*** Passage Section Begins ***

Aristotle was convinced one can understand the surrounding world. Humans are not born with this capability, but must obtain it through perception. The essence of human beings must be understood if the surrounding world is to be understood. Aristotle also believed it is important to study and understand previous thinkers and their ideas.
By studying different opinions, all who partly contain some truth, one can come to a broader conclusion of the truth.

In the natural world, everything is subject to change - birth, growth, development and decay, and Aristotle denied the world was a historical creation or the result of evolution. According to him, every thing existing in nature has an internal dynamic priciple responsible for each individual development based on two principles - matter and form. The matter is what the plant or animal is made of, the the form is what makes the development. This can be seen as a theological part of the explanation.

Aristotle further believed the universe is a sphere with Earth in its centre. The centre is made up of four elements - earth, air, fire and water. Earth moves in a straight, linear, line according to the four elements, and rests in that position. The heavens are made of aither, or ether, and move in a circular way and are never subject to any other change than the circular movement.

Aristotle also believed that heavy bodies of a given material fall faster than light ones when their shapes where the same, something only disproved much later by Galileo. In biology Aristotle stated that all species reproduce its own type, except worms and flies that are generated spontaniously from rotting fruit or manure. These species are everything from simple or complex, but evolution is not possible.

*** Passage Section Ends ***
*** Dataset records Section Begins ***

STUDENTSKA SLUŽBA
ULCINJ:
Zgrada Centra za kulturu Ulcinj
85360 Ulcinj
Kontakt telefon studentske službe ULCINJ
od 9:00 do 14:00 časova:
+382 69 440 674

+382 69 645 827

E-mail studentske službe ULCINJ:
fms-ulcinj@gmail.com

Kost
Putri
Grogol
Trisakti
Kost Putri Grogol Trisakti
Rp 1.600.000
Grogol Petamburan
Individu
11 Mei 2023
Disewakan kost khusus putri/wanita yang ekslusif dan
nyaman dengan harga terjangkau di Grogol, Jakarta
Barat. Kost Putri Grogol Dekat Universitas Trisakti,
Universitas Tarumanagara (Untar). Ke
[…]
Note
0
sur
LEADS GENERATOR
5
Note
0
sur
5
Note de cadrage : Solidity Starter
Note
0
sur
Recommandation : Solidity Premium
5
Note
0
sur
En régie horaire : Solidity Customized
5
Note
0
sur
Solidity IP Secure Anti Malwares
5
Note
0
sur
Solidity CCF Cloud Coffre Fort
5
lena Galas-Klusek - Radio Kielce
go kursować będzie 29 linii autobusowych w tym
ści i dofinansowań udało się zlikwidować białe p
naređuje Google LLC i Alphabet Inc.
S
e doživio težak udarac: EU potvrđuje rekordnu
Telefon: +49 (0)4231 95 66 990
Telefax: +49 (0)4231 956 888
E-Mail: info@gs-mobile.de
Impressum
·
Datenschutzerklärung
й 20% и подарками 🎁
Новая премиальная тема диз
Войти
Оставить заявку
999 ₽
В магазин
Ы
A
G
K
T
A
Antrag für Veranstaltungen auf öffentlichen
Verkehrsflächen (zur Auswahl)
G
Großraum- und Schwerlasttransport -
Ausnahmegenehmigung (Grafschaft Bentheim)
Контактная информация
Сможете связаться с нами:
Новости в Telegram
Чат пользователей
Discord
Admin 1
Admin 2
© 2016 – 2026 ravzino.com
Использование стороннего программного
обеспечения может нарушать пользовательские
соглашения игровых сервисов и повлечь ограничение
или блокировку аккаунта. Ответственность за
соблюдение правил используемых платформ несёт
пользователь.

*** Dataset records Section Ends ***

=== Work to complete ===
Rewrite the passage on Aristotle from "Aristotle was convinced" up to and including "and their ideas.", putting "observation" in place of "perception". Rely only on the passage on Aristotle, not on the records.

=== Completed task ===
Aristotle was convinced one can understand the surrounding world. Humans are not born with this capability, but must obtain it through observation. The essence of human beings must be understood if the surrounding world is to be understood. Aristotle also believed it is important to study and understand previous thinkers and their ideas.